LA: I heard IS took over Mosul with 300 fighters. Mosul is as large as any big Libyan city. Not much can stop few dedicated armed Wildlings in a lawless country.
EOTE: Were there times when you thought Libya could have transitioned more peacefully from the post-Qaddafi era, or was it just a matter of time until the situation deteriorated, as is now the case?
LA: Yes we did, sorry we made a mistake! Joking aside, the international community was focused on the word ‘transition’, but there was nothing to transition from! There were no institutions, no structures and no organisation. Focus should have been on nation-building from scratch, starting with the army and police.
EOTE: In retrospect, how do you look at NATO’s intervention in 2011? How responsible was it for what ensued, whether the instability, continued violence and becoming a welcoming ground for extremism?
LA: Well, (thinks of a bit)…some of my compatriots would say, “what a dumb idea, we should not have asked for it.” Others would say that NATO from the air should have been followed by NATO on the ground to clean up the militia mess and weapons’ bazaar. However, there is agreement that everyone underestimated the complete breakdown of functioning government institutions once the realm’s noble families (i.e. crooks) disappeared.
EOTE: Is the breakup of Libya inevitable? And if so, along what lines?
LA: Some speculate it could shatter into multiple mini-states. We already have an IS state in Derna [port city in eastern Libya] and Sirte [Libyan coastal city halfway between Tripoli and Benghazi]. Can you imagine all those new embassies around the world to accommodate the new fledglings, not to mention UN and international organisation membership? At least we won’t have to worry about the IS mini-states signing up to the Human Rights Convention.
EOTE: Do you think there would have been greater interest in Libya from the international community in general and Arab World in particular had it not been for the events taking place in Yemen?
LA: Maybe. But frankly, I can’t see it would have made any difference.
EOTE: Similar to some Syrians who now long for the regime of Bashar Al Assad, if only for the peace and stability it provided, are there some in Libya that have a sense of nostalgia for the Qaddafi days?
LA: Sadly yes, and probably more than one would like to admit. The funny thing is at the beginning of the revolution, all the nostalgia was for the old days of King Idris. Just like Game of Thrones, we love to hark back to the good old glory days, rather than look forward to new opportunities.
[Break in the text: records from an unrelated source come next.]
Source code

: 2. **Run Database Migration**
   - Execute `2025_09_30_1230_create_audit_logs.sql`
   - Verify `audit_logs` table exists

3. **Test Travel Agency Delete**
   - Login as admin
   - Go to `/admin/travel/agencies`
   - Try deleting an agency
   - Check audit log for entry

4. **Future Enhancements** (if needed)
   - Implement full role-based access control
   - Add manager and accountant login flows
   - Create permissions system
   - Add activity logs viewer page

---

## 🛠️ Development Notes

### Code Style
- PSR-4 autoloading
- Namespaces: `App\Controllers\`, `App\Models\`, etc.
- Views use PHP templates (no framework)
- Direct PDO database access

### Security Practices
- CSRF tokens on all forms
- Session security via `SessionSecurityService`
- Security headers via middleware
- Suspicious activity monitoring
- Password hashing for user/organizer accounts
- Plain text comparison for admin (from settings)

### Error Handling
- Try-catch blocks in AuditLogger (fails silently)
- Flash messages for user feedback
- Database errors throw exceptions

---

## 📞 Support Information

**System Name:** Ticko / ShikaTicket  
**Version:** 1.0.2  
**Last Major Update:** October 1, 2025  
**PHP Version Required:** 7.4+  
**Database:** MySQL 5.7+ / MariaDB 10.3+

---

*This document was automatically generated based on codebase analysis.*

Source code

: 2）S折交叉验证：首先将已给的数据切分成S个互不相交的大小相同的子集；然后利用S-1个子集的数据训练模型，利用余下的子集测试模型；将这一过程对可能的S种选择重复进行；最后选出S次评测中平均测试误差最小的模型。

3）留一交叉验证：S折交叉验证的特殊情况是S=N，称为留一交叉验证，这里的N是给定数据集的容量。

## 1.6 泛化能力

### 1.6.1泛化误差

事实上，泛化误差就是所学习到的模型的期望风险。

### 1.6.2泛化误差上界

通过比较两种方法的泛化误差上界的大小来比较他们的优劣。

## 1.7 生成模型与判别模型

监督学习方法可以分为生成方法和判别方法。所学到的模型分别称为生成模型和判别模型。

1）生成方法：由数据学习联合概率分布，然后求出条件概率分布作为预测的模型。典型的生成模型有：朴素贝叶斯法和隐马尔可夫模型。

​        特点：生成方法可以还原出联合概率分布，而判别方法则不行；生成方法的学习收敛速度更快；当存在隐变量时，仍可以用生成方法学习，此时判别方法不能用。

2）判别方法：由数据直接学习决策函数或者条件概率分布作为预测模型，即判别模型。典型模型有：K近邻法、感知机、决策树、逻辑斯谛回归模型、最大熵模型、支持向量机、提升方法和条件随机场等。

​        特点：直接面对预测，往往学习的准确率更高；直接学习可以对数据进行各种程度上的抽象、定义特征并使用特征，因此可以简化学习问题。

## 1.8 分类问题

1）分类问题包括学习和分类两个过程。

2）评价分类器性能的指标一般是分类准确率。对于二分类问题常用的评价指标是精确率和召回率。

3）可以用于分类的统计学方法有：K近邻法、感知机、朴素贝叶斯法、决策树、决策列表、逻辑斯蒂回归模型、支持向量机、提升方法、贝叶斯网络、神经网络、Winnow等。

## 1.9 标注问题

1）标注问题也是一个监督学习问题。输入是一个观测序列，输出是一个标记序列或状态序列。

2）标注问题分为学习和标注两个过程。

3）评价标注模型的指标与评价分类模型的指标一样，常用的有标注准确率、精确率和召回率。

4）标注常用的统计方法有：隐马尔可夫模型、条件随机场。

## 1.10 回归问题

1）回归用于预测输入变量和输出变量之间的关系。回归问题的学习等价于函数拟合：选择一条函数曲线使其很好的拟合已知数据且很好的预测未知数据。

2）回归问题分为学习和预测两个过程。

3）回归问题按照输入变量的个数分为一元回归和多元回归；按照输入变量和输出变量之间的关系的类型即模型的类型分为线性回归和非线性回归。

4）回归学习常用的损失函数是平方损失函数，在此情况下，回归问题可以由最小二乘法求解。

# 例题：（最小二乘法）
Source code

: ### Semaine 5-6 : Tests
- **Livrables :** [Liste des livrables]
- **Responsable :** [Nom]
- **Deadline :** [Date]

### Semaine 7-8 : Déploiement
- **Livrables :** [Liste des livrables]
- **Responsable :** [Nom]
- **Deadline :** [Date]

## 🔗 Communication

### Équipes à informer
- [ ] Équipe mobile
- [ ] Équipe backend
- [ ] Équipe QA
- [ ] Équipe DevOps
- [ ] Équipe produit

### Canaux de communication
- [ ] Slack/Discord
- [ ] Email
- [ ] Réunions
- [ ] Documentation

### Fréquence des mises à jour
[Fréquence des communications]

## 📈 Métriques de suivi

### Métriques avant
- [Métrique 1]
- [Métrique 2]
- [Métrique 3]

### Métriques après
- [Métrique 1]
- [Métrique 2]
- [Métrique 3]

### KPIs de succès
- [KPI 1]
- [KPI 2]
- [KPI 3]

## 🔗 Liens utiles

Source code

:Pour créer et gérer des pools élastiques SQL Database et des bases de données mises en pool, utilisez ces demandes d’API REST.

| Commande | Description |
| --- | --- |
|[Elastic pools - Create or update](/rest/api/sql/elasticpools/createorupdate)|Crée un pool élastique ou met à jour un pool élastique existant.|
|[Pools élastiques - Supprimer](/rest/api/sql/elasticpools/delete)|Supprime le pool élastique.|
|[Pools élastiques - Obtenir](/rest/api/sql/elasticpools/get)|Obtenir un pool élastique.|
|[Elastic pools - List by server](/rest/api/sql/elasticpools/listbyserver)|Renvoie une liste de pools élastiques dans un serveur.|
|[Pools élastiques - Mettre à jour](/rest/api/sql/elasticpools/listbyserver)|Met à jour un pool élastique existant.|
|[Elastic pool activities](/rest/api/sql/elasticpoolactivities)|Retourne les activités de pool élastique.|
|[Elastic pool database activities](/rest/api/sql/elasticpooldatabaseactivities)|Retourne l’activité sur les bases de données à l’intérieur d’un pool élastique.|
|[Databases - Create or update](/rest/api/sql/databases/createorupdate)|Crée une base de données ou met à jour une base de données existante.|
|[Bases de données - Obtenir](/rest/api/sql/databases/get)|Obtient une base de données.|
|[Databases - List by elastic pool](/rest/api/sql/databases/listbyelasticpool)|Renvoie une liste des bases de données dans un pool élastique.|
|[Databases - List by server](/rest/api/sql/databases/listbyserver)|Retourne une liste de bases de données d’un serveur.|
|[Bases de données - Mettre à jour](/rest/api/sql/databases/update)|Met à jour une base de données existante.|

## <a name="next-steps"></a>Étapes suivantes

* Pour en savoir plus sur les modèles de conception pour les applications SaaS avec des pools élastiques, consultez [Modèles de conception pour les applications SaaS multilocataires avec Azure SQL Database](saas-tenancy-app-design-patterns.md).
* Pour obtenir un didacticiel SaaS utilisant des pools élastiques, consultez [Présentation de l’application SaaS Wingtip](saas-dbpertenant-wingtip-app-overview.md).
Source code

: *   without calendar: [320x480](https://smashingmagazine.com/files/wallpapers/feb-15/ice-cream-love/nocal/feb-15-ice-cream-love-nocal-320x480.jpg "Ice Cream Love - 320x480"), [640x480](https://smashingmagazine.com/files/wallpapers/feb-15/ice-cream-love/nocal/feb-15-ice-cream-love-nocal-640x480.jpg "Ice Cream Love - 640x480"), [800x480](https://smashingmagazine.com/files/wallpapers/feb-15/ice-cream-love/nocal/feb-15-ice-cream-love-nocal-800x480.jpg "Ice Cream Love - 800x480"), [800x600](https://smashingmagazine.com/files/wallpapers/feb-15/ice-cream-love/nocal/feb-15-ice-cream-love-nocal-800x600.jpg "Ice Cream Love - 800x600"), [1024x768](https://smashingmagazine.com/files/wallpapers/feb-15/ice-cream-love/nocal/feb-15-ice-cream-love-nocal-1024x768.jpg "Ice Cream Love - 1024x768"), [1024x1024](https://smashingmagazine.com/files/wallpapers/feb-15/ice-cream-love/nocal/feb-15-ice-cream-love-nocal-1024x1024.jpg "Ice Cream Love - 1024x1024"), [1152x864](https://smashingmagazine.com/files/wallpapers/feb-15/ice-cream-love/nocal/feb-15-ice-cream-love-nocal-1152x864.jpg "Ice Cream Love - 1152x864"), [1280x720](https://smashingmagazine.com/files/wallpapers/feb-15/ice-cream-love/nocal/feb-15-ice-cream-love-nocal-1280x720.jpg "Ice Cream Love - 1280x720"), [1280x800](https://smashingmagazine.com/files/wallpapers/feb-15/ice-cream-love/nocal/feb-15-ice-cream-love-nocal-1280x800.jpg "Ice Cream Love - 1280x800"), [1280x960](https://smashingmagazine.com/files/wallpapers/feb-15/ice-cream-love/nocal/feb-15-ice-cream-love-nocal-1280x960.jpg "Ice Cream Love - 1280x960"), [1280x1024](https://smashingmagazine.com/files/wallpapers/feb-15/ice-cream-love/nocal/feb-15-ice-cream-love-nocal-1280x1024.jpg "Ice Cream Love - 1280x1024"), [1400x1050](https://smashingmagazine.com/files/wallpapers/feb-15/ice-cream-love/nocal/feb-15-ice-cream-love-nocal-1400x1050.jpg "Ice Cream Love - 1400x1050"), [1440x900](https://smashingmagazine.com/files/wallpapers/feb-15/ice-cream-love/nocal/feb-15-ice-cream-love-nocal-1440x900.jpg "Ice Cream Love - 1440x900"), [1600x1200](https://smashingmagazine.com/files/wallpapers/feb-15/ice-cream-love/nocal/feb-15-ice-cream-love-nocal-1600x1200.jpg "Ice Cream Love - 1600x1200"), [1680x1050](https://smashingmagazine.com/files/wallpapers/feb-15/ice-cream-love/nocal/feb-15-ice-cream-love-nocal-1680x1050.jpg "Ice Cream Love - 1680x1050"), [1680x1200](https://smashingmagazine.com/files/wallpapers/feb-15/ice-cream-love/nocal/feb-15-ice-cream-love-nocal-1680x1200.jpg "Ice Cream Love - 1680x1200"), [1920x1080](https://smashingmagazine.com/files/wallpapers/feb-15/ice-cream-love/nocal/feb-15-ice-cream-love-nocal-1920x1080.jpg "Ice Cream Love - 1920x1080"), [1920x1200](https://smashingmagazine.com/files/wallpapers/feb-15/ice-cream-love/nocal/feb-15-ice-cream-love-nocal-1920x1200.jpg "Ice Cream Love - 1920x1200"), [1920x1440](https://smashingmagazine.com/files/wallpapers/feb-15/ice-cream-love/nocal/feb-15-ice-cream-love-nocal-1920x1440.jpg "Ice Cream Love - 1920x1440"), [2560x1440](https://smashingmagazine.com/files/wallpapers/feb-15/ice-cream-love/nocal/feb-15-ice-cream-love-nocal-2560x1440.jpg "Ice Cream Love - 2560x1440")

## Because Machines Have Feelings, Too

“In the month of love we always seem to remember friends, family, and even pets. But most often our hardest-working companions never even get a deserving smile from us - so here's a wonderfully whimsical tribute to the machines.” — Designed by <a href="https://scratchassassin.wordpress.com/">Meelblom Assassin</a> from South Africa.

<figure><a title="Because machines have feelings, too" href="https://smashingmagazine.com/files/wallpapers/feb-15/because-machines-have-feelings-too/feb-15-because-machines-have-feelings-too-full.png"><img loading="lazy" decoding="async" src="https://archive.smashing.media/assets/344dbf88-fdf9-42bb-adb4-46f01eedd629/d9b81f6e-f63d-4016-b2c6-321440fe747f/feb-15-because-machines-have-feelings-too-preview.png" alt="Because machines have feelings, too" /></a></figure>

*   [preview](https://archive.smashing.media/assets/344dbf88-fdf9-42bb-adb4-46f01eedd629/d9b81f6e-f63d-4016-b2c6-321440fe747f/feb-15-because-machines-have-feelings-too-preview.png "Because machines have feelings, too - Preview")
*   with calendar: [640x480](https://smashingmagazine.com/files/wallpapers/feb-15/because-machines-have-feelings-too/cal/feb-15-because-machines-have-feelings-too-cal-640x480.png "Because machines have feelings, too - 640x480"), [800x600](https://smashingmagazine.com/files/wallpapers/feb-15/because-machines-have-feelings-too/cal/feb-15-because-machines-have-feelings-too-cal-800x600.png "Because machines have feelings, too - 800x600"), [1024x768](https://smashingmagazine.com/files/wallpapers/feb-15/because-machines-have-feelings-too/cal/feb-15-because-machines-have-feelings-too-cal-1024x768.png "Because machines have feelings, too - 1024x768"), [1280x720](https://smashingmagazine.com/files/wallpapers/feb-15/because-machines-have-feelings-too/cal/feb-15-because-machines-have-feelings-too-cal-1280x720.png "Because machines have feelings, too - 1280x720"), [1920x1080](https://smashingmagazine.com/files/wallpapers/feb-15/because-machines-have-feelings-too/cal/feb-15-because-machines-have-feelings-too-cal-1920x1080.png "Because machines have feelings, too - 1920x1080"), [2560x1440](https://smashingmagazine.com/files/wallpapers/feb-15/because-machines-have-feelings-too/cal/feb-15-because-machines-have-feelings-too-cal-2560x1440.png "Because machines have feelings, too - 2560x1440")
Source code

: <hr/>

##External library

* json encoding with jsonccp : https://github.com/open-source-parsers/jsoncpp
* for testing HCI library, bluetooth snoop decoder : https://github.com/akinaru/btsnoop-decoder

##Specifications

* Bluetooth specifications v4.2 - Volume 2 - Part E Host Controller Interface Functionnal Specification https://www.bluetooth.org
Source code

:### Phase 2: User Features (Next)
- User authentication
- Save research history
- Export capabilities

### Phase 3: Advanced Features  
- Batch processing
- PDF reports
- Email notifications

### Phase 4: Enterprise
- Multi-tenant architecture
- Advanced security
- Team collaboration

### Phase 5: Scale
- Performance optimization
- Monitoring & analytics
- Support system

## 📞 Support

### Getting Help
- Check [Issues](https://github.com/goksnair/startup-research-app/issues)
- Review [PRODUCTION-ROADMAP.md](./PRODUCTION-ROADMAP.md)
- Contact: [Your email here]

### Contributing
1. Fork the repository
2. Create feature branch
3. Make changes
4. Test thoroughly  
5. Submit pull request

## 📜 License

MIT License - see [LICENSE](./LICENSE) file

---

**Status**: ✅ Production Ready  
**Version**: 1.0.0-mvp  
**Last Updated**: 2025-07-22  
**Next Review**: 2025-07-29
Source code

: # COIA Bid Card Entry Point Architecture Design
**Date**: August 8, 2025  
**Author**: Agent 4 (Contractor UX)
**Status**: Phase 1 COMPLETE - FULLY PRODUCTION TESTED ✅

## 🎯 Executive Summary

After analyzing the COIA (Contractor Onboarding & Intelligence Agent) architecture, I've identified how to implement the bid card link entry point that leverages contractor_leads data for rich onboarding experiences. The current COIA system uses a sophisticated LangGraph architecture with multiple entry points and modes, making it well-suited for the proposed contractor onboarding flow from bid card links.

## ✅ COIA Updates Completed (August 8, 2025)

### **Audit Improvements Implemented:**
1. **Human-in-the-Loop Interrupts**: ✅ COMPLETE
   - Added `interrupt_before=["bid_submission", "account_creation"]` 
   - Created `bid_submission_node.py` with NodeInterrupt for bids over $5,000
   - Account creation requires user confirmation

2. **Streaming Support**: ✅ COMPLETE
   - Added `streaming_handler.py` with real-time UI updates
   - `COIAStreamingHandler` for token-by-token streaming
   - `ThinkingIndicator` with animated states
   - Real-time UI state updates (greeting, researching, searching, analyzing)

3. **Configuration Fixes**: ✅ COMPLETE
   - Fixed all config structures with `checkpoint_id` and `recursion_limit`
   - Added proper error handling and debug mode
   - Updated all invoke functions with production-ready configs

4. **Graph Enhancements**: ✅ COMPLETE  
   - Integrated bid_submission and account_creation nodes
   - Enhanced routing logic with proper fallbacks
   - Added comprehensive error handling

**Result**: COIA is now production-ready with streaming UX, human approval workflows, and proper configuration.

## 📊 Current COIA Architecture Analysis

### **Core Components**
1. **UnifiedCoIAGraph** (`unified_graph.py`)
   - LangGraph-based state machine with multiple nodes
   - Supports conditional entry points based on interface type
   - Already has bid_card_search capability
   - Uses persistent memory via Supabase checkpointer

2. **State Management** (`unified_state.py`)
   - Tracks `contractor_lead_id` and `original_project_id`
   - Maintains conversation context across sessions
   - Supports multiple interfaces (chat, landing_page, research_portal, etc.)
EOTE: What is the best and worst case scenario for Libya now?
LA: Foreign intervention and foreign intervention… Again, joking aside, the best case is for UN-sponsored talks to succeed in generating a national coalition government. The government would sit in Tripoli, with foreign troops on the ground to protect and defend the capital and some mechanism of sticks and carrots to collect weapons and disband militias…tough one! As for the worst case, have you seen the Mad Max movies?
EOTE: What role can Libyan expatriates play to help stop the violence?
LA: Stop inciting violence and open a dialogue between the various competing expatriate groups, including the ex G-men themselves, to agree on some core principles.
EOTE: What can be done about the hundreds of migrants dying from Libya and Africa to Europe, escaping death and in search for a better life?
LA: A cynical view would be to provide them with better boats and life vests. Without a functioning government and organised security and army nothing can be done. So back to the idea of better boats and life vests, perhaps funded by the EU to clear their conscience.
EOTE: The next time you go to Libya, what will be the first thing that you do?
LA: Well, before I go to Libya, I will buy a Nespresso machine. And when I get there, I will have a coffee by my old beach club in Haii Al Andalus [the Andalusian neighborhood], where I used to spend lazy Fridays with my family every summer during the happy days of the old King….may god bless his soul.
EOTE: Thank you, as always…
LA: One more thing. There is a nationally-recognized constitution drafting commission busy at work in [the eastern Libyan city of] Beida. We might actually end up having a constitution ready for a referendum in a few months time… but without a state.